Change listing data:
■ ■ ■ ■ ■ ■ ■

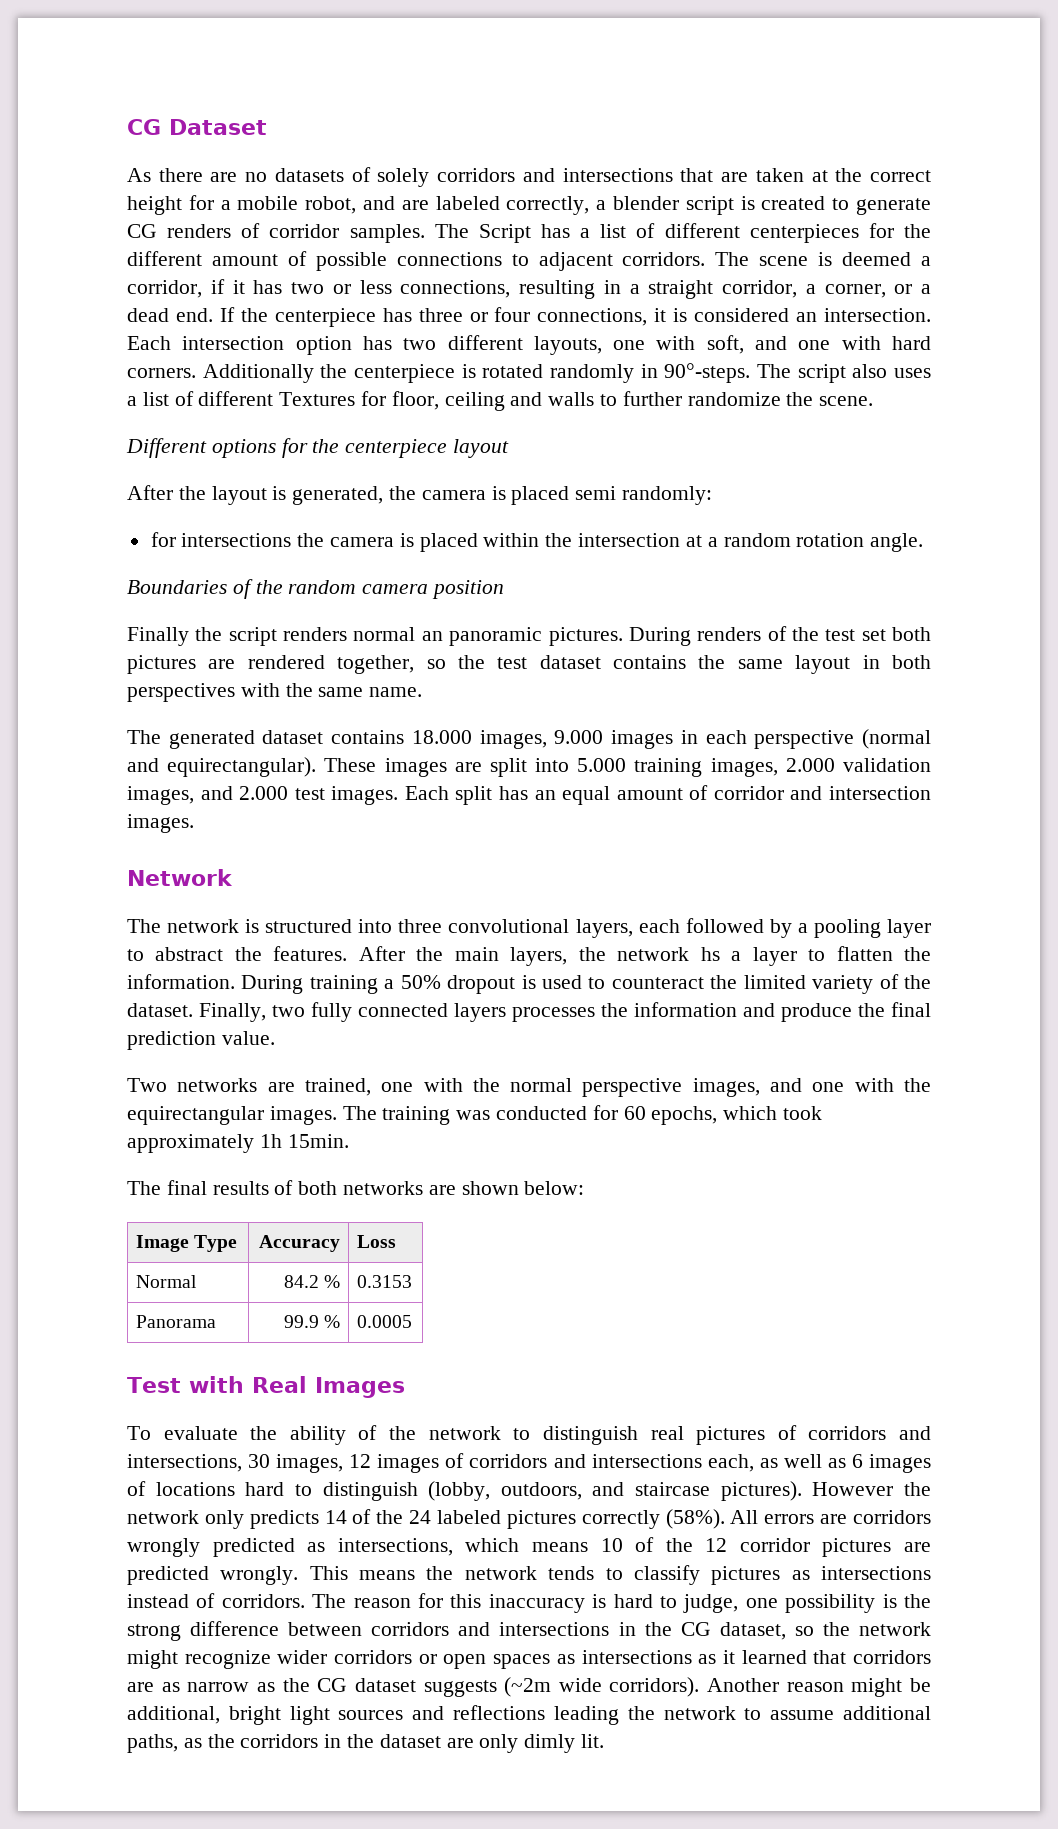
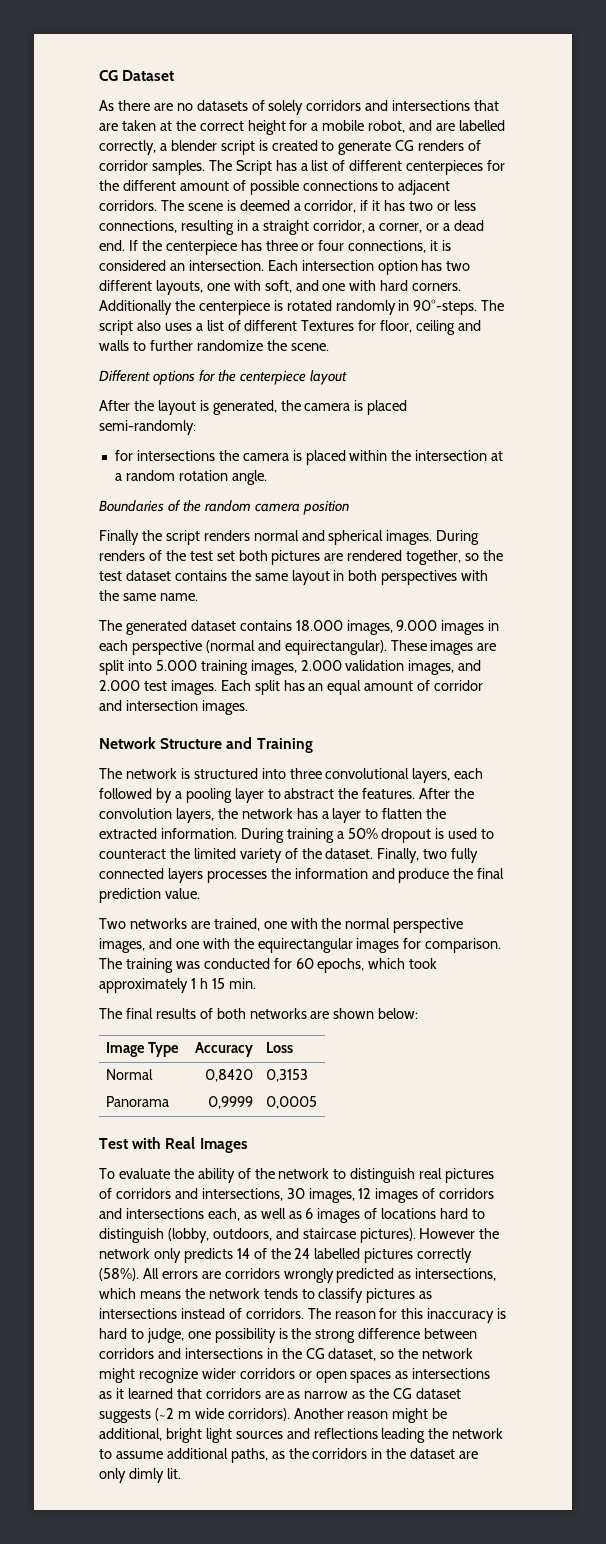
[435,196,500,210] labeled -> [458,120,505,131] labelled
[575,486,713,505] semi randomly: -> [99,420,196,435] semi-randomly:
[421,627,623,646] an panoramic pictures. -> [301,530,433,545] and spherical images.
(233, 877) none -> [160,737,313,753] Structure and Training
[454,947,499,961] main -> [99,808,172,819] convolution
[700,947,720,961] hs -> [296,808,318,819] has
(931, 954) none -> [99,828,157,839] extracted
[269,1106,337,1125] images. -> [356,938,502,953] images for comparison.
[259,1134,349,1148] 1h 15min. -> [190,978,256,989] 1 h 15 min.
[283,1275,341,1288] [356,1275,412,1288] [135,1315,216,1328] [283,1315,341,1328] [356,1315,412,1328] 84.2 % | 0.3153 // Panorama | 99.9 % | 0.0005 -> [205,1069,254,1082] [265,1069,308,1082] [105,1096,169,1107] [208,1096,254,1109] [265,1096,317,1109] 0,8420 | 0,3153 // Panorama | 0,9999 | 0,0005
[437,1510,501,1524] labeled -> [314,1248,361,1259] labelled
[600,1537,932,1557] [127,1566,416,1585] 10 of the 12 corridor pictures are predicted wrongly. This means -> (181, 1295) none
[504,1677,552,1697] (~2m -> [154,1408,191,1421] (~2 m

■ ■ ■ ■ ■ ■ ■

Aim of the task: Write the entries above out in full, exactly, with no images.

Task output:
[435,196,500,210] labeled -> [458,120,505,131] labelled
[575,486,713,505] semi randomly: -> [99,420,196,435] semi-randomly:
[421,627,623,646] an panoramic pictures. -> [301,530,433,545] and spherical images.
(233, 877) none -> [160,737,313,753] Structure and Training
[454,947,499,961] main -> [99,808,172,819] convolution
[700,947,720,961] hs -> [296,808,318,819] has
(931, 954) none -> [99,828,157,839] extracted
[269,1106,337,1125] images. -> [356,938,502,953] images for comparison.
[259,1134,349,1148] 1h 15min. -> [190,978,256,989] 1 h 15 min.
[283,1275,341,1288] [356,1275,412,1288] [135,1315,216,1328] [283,1315,341,1328] [356,1315,412,1328] 84.2 % | 0.3153 // Panorama | 99.9 % | 0.0005 -> [205,1069,254,1082] [265,1069,308,1082] [105,1096,169,1107] [208,1096,254,1109] [265,1096,317,1109] 0,8420 | 0,3153 // Panorama | 0,9999 | 0,0005
[437,1510,501,1524] labeled -> [314,1248,361,1259] labelled
[600,1537,932,1557] [127,1566,416,1585] 10 of the 12 corridor pictures are predicted wrongly. This means -> (181, 1295) none
[504,1677,552,1697] (~2m -> [154,1408,191,1421] (~2 m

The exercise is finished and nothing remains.